[[ THE RECORDS open ]]

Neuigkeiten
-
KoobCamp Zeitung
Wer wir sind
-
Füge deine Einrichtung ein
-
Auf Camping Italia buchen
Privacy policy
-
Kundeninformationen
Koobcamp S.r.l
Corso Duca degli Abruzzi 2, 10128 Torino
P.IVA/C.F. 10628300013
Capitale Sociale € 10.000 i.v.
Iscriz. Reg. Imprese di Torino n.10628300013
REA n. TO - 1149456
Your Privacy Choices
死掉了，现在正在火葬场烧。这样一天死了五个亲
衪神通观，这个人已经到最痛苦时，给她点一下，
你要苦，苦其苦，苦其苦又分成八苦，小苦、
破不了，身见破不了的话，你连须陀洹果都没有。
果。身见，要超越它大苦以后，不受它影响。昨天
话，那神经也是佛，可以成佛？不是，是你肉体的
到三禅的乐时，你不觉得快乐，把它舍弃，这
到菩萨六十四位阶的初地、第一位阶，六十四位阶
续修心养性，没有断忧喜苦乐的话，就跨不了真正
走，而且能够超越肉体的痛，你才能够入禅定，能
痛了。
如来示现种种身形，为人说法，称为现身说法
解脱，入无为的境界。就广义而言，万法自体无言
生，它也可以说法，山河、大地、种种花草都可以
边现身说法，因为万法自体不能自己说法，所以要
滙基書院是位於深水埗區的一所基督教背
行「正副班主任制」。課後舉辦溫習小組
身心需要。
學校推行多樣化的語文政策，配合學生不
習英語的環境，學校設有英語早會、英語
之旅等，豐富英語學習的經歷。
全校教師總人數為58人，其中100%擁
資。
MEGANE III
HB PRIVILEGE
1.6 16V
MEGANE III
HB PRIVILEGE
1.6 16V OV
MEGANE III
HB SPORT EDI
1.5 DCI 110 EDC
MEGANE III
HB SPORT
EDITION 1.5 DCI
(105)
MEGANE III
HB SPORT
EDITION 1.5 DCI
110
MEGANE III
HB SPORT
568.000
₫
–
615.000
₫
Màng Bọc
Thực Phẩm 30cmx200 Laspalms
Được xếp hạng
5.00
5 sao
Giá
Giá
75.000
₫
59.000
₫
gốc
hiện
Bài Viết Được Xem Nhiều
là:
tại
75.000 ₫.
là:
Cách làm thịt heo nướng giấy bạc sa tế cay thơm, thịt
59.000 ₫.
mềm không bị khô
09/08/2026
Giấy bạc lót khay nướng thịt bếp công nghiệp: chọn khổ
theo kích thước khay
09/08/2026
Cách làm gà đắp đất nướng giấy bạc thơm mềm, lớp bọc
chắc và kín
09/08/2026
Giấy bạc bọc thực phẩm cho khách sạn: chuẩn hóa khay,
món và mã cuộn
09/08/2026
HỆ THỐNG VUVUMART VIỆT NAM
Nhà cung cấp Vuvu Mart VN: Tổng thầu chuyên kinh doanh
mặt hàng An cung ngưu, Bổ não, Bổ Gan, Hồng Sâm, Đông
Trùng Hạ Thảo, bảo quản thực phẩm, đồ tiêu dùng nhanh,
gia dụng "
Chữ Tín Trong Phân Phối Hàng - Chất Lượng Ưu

[[ THE RECORDS closed ]]

> **REQUIRED WORK**
Repeat word for word the lines running from the line containing "如来示现种种身形，为人说法，称为现身说法" to the end of the entries above, inclusive.

> **RESPONSE TO THIS TASK**
如来示现种种身形，为人说法，称为现身说法
解脱，入无为的境界。就广义而言，万法自体无言
生，它也可以说法，山河、大地、种种花草都可以
边现身说法，因为万法自体不能自己说法，所以要
滙基書院是位於深水埗區的一所基督教背
行「正副班主任制」。課後舉辦溫習小組
身心需要。
學校推行多樣化的語文政策，配合學生不
習英語的環境，學校設有英語早會、英語
之旅等，豐富英語學習的經歷。
全校教師總人數為58人，其中100%擁
資。
MEGANE III
HB PRIVILEGE
1.6 16V
MEGANE III
HB PRIVILEGE
1.6 16V OV
MEGANE III
HB SPORT EDI
1.5 DCI 110 EDC
MEGANE III
HB SPORT
EDITION 1.5 DCI
(105)
MEGANE III
HB SPORT
EDITION 1.5 DCI
110
MEGANE III
HB SPORT
568.000
₫
–
615.000
₫
Màng Bọc
Thực Phẩm 30cmx200 Laspalms
Được xếp hạng
5.00
5 sao
Giá
Giá
75.000
₫
59.000
₫
gốc
hiện
Bài Viết Được Xem Nhiều
là:
tại
75.000 ₫.
là:
Cách làm thịt heo nướng giấy bạc sa tế cay thơm, thịt
59.000 ₫.
mềm không bị khô
09/08/2026
Giấy bạc lót khay nướng thịt bếp công nghiệp: chọn khổ
theo kích thước khay
09/08/2026
Cách làm gà đắp đất nướng giấy bạc thơm mềm, lớp bọc
chắc và kín
09/08/2026
Giấy bạc bọc thực phẩm cho khách sạn: chuẩn hóa khay,
món và mã cuộn
09/08/2026
HỆ THỐNG VUVUMART VIỆT NAM
Nhà cung cấp Vuvu Mart VN: Tổng thầu chuyên kinh doanh
mặt hàng An cung ngưu, Bổ não, Bổ Gan, Hồng Sâm, Đông
Trùng Hạ Thảo, bảo quản thực phẩm, đồ tiêu dùng nhanh,
gia dụng "
Chữ Tín Trong Phân Phối Hàng - Chất Lượng Ưu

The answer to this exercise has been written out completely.